Playing for the team you cheered on as a kid is one great accomplishment, but Patrick Kaleta learned Wednesday that serving as an alternate captain for that team can mean something much more.

Kaleta served as an alternate captain for the first time in his career Wednesday night in Buffalo’s 4-3 win over the Toronto Maple Leafs. It was an experience he had trouble putting into words.

When Sabres coach Ted Nolan and defenseman Mike Weber presented him with a jersey with the alternate captain’s “A” on the front during a team meeting Wednesday morning, the Angola, N.Y. native admitted that he got pretty emotional.

Weber had been serving as an alternate captain with Josh Gorges out for the season with a lower-body injury, but Weber decided to pass the honor onto his long-time teammate.

“Webs said it was mine the rest of the way,” Kaleta said. “I’m just very proud and humbled by the ‘A’ and it means the world to me.”

He sustained a knee injury last November while with the Rochester Americans of the American Hockey League that he’s still in the process of rehabbing. In February, he had bone chips removed from it and he feels like his game has improved drastically since having that surgery.

He’s played four games since then. Against Toronto, he registered four hits in 8:16, including 2:38 on the penalty kill.

“Last night was probably the best I’ve felt the whole season,” he said. “You still have to manage it and be smart with it. That’s why I have therapy days like today and just being smart with your body, knowing your body and preparing yourself for the games to go out and do what I need to do.”

Nolan has always been a big proponent of team building and he thinks Weber’s gesture was a great sign of the team coming together, especially in a difficult season when positive results have been tough to come by.

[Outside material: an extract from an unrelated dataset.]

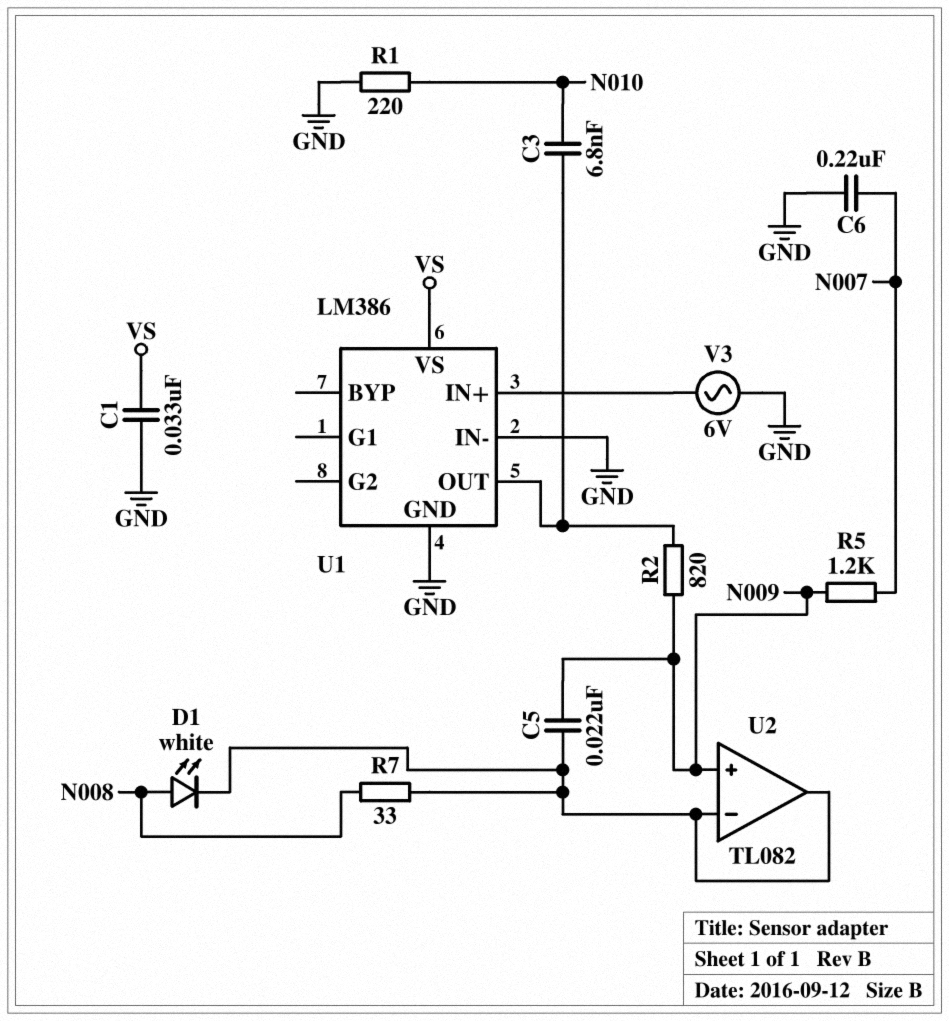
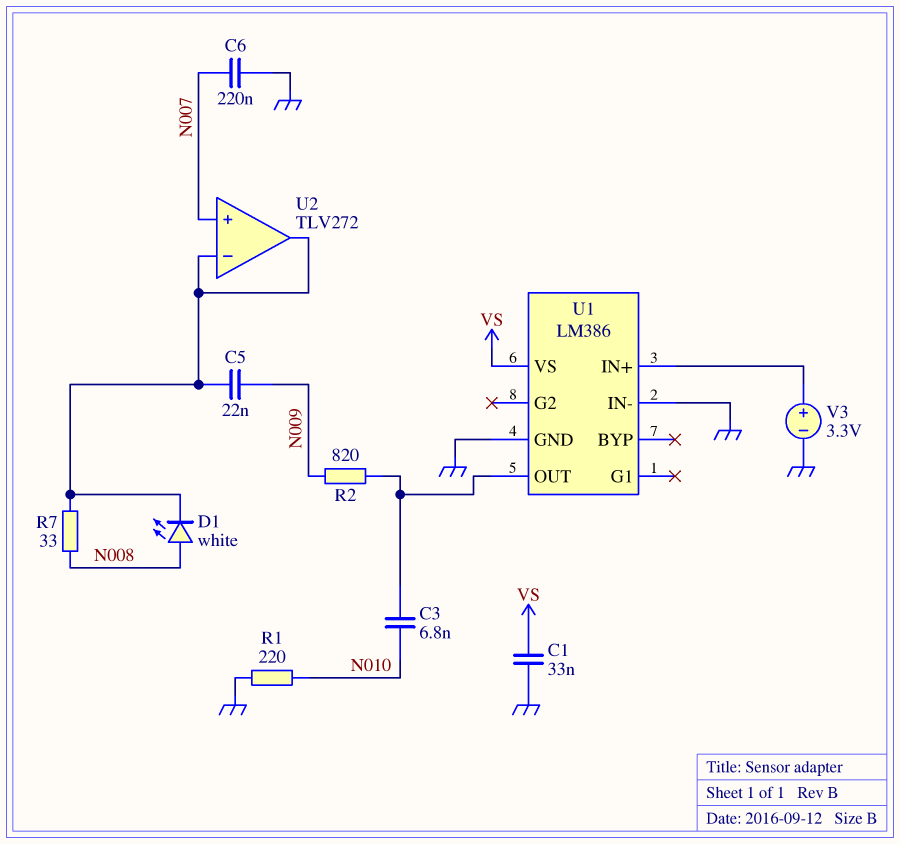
R5: 1.2k (N007, N009) -> none
U2: TL082 -> TLV272
U2 pin in+: N009 -> N007
V3: AC 6V (GND, U1/IN+) -> 3.3V (plus U1/IN+, minus GND)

“That’s one thing we try to instill – a group that cares for one another because a group that cares for one another usually plays well together moving forward,” Nolan said. “It was great to see. When you see one guy who really cares about another guy who is actually from this city, it was great to see.”

Kaleta has dealt with a slew of injuries in his career including, but not limited to the knee injury, a broken hand and broken bones in his face from a high slap shot. And through all that adversity, he’s found his way back to playing a regular shift in the NHL.

“I try to lead by example and even for something like my injuries, seeing how hard I had to work to get back and the perseverance of being sent down and trying to work by way back to playing in the NHL hopefully can inspire and help out the younger guys,” he said.

“I truly believe that it has. One of the best things about playing hockey and being on this team is having the respect of your teammates. I’d do anything for any of those guys and I think that’s one of the most important things in hockey – being able to have that bond with your teammates.”